Is the World Prepared for Pandemic?
As new viruses emerge in China and the Middle East, the world is poorly prepared for a global pandemic
IN FEBRUARY an 87-year-old man was admitted to hospital in Shanghai. What started as a cough progressed to a fever. One week later, unable to breathe and with his brain inflamed, he died. Shortly afterwards, a 27-year-old pork butcher was admitted to the same hospital with similar symptoms. He died too, within a week. A 35-year-old housewife who went to hospital in Anhui on March 19th lasted only slightly longer. On March 31st officials confirmed these were the first three cases of a strain of influenza, H7N9, that had never before been seen in humans.
The government responded quickly—a far cry from its reaction, ten years ago, to a similar cluster of cases in Guangdong. That infection turned out to be SARS (severe acute respiratory syndrome). At first, officials tried to hide that disease. The deceit served to ensure its spread and it went on to kill nearly 800 people. Much has changed in the past decade. This time officials quickly posted H7N9’s genetic sequence, then published a detailed report in the New England Journal of Medicine.
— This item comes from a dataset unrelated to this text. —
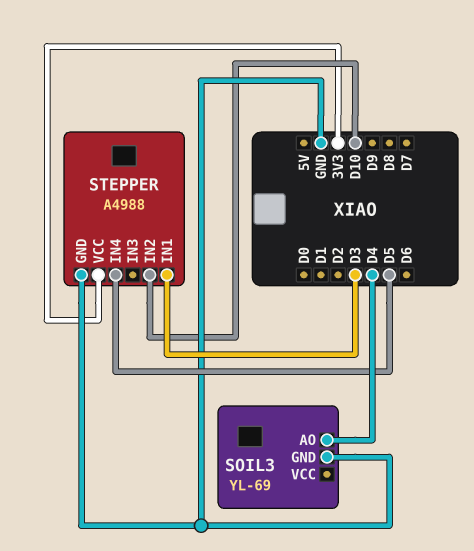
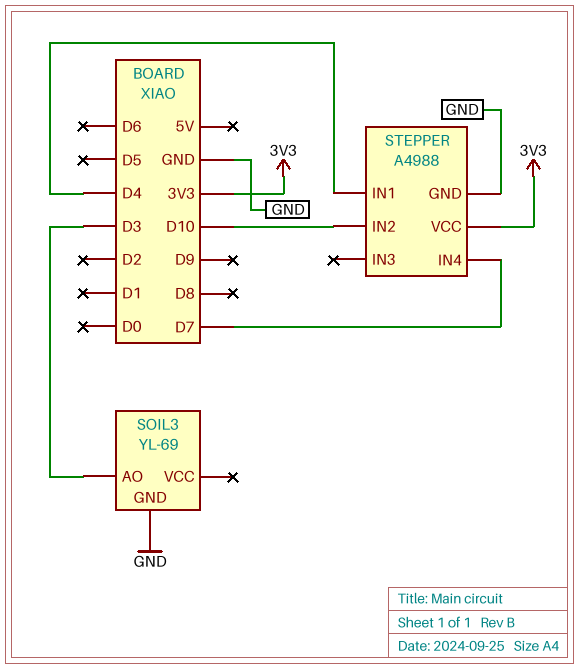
SOIL3 pin AO: D4 -> D3
STEPPER pin IN1: D3 -> D4
STEPPER pin IN4: D5 -> D7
Even so, H7N9 has infected at least 82 people and killed 17 of them. The virus’s path of transmission is not well understood. The recent detection of H7N9 in a boy with no apparent symptoms suggests people can carry the virus unwittingly. Meanwhile a new coronavirus (the family of viruses that SARS belongs to) is circulating in the Middle East. It has killed 11 people since it was noticed in September. Though Saudi Arabia has welcomed some foreign investigators, other scientists claim the country should be more transparent.
These cases illustrate both how far the world has come, and how far it still has to travel, on the journey towards building a system that can identify new infectious diseases and snuff them out before they become threatening. As the case of AIDS shows, a novel pathogen that spreads around the world unnoticed by the medical authorities can wreak havoc. More recently, cheap air travel has proved a boon to pathogens keen for a global tour. Fortunately the world has learned from the cases of SARS, H5N1 bird flu (in 2005) and H1N1 swine flu (in 2009). Systems are being put in place to spot potentially pandemic diseases and stop them quickly. These systems, though, are still piecemeal. At present it looks unlikely that either H7N9 or the new coronavirus will become pandemic. But if they do—or if some other powerful new virus or bacterium emerges—it is unclear whether the world will be ready.